Over a year ago, in Los Angeles, but before I moved here, I had an inspiring lunch conversation with my wonderful photographer friend, Steve Diet Goedde. We were talking about the evolution of our work. And he mentioned that he had started a personal project a year earlier, and one that he decided he would quietly work at without putting any of it out into the public view. After a year, he told himself he’d evaluate what he’d created and only then decide whether to put it out there or not. And eventually, he did.

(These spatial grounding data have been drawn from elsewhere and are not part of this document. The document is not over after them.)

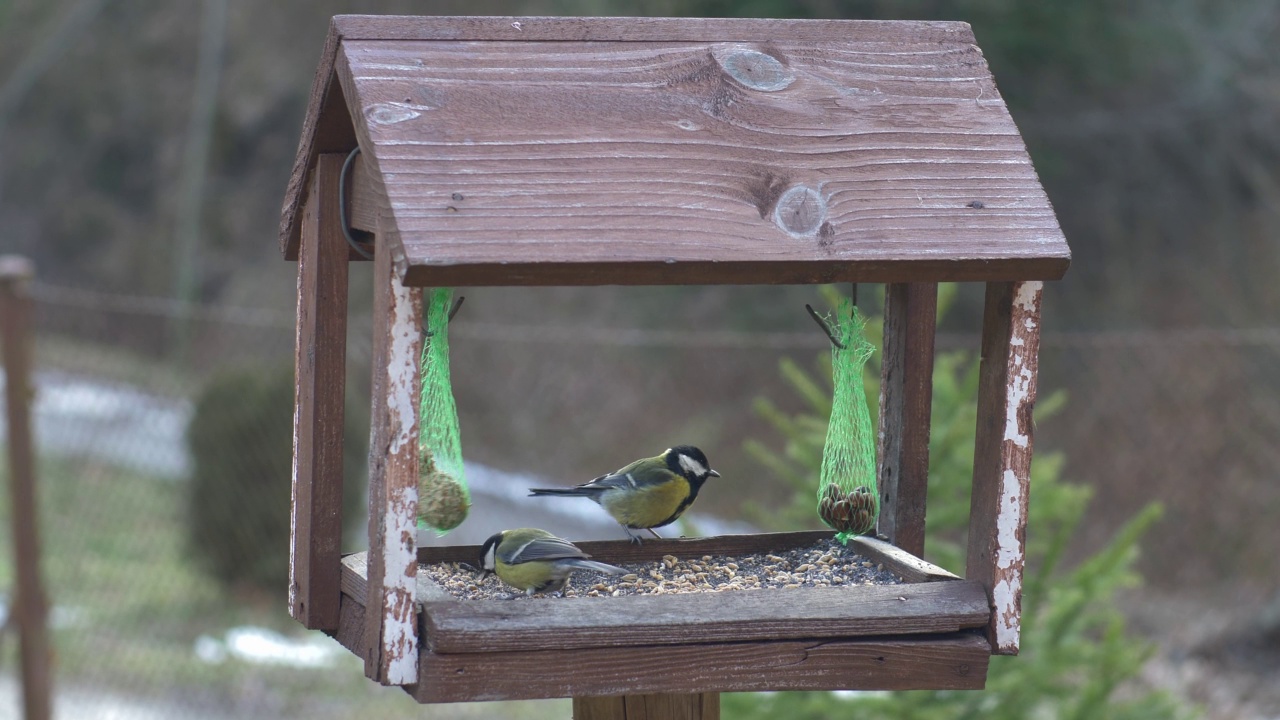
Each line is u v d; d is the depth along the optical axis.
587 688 4.50
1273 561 17.45
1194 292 23.12
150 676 14.84
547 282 4.22
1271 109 23.70
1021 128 23.34
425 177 4.30
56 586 16.33
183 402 17.64
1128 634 15.95
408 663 4.42
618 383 23.94
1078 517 8.55
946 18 22.12
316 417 5.36
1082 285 23.78
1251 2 23.94
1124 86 23.91
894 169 4.69
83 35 37.59
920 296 5.91
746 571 5.71
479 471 19.11
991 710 8.11
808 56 4.99
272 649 15.63
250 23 35.00
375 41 4.69
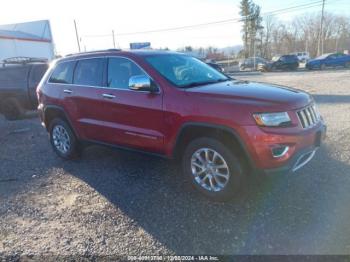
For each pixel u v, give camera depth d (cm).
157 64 415
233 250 281
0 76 1033
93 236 319
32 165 553
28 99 988
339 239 283
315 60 3017
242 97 342
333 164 443
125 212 361
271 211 336
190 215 343
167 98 377
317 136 359
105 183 446
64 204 394
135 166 501
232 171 342
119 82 438
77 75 504
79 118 500
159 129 390
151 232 318
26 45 2698
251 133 320
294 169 336
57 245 308
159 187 416
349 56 2956
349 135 573
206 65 490
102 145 487
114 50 462
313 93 1184
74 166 528
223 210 346
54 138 573
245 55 6944
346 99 984
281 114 325
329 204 340
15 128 888
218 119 336
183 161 386
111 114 445
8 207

That struck me as a brilliant way to experiment and reinvent. We’re all so used to the instantaneous sharing of life these days. Whether it’s a photo of what we’re having for lunch, or something more artistic and meaningful, it seems there’s a race to constantly be sharing what we’re doing almost immediately after it happens. Yet, Steve’s idea of creating and holding back and giving his project time to mature, really resonated with me. It’s not really a new concept, a long term project. But it was a way of working I had forgotten about.

There’s something beautifully generous about giving yourself the opportunity to create out of the glare of judgment, perceived or otherwise. Allowing time to grow something. In a kind of solitude. See where the path takes you without any pressure to be amazeballs!!!, right out of the gate. It’s a gift we should all give ourselves from time to time.

And so I will continue to navigate over my own walls. Stop being afraid to try new things. Give myself permission to experiment, reveal, explore, fail, try again. There is very likely beauty, knowledge, awareness and inspiration I can’t yet imagine on the other side. A new part of me is waiting on the other side.

It’s time to dismantle some of my own walls and barriers. Long past time.